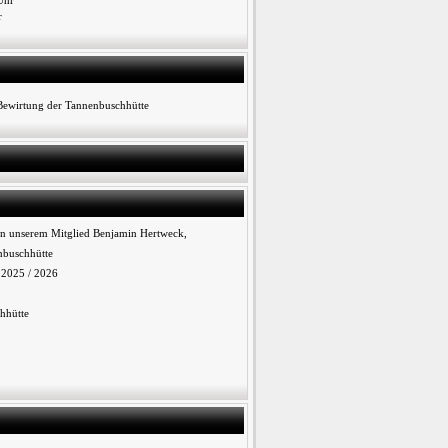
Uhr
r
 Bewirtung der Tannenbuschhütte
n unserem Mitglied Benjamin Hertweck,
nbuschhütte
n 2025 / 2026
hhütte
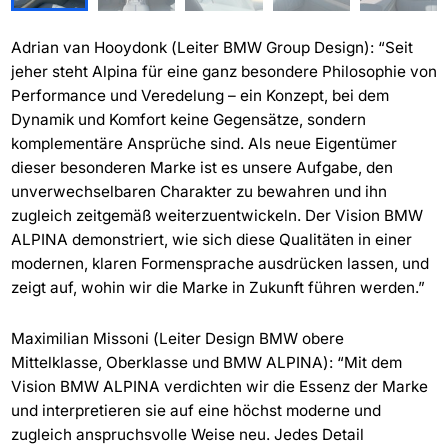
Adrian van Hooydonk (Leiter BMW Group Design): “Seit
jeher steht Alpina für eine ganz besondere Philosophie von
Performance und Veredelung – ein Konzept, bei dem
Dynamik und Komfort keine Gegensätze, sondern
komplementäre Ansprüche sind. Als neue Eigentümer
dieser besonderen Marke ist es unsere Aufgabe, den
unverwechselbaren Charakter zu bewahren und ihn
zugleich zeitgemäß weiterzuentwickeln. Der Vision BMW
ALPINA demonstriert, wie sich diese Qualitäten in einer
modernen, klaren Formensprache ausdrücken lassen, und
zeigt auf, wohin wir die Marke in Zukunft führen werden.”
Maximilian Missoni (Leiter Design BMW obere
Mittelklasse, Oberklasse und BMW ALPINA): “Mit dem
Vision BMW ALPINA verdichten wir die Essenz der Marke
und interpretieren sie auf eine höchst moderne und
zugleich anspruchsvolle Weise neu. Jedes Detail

==========

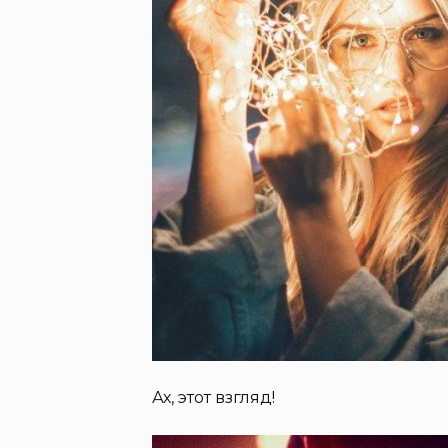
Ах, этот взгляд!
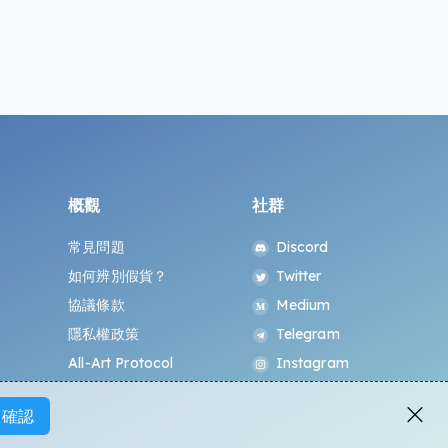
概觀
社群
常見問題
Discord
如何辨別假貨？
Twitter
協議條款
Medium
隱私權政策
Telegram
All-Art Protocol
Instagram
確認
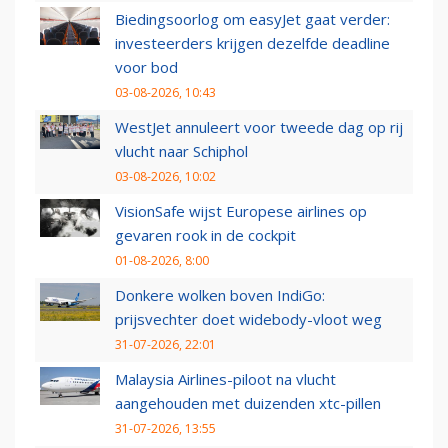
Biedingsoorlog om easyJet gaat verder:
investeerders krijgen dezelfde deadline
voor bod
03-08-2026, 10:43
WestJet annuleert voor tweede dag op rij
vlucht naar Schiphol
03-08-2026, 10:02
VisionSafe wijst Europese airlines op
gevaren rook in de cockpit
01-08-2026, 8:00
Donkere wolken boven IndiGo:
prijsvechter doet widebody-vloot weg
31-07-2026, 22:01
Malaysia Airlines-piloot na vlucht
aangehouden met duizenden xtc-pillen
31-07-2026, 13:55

==========

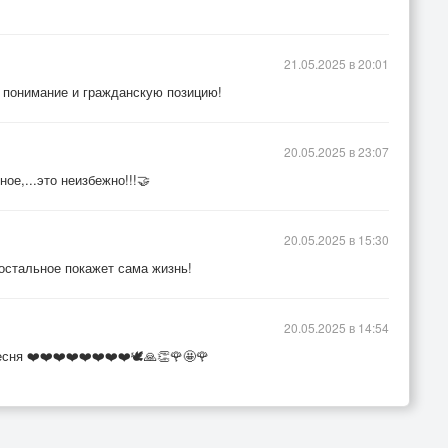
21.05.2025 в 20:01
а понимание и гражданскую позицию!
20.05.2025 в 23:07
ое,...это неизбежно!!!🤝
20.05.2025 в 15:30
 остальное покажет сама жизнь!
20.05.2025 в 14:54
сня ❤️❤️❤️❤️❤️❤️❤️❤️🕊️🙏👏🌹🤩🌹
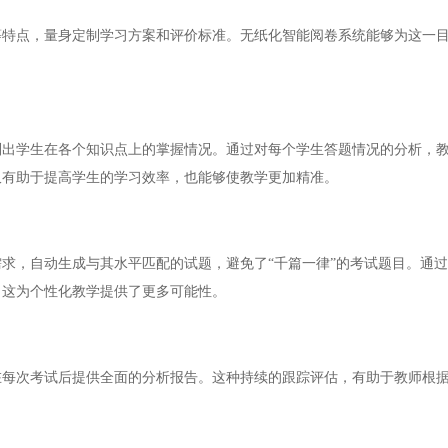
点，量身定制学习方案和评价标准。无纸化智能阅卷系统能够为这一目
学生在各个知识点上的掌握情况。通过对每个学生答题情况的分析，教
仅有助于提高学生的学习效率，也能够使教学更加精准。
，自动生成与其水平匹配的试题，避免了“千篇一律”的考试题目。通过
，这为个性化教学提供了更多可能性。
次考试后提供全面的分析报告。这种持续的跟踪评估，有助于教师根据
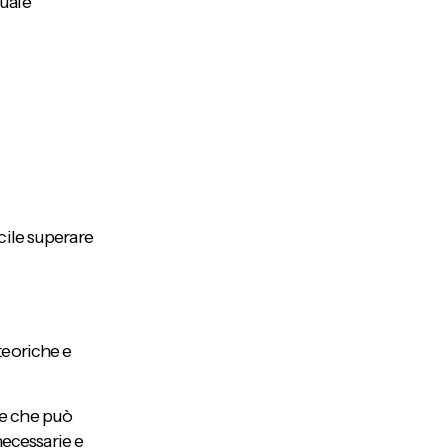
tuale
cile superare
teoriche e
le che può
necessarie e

==========

▸ **What you are asked to do**:
Count the lines in the data above that contain the string "vlucht", matching case exactly, and reply with only the number.

▸ **Answer area**:
2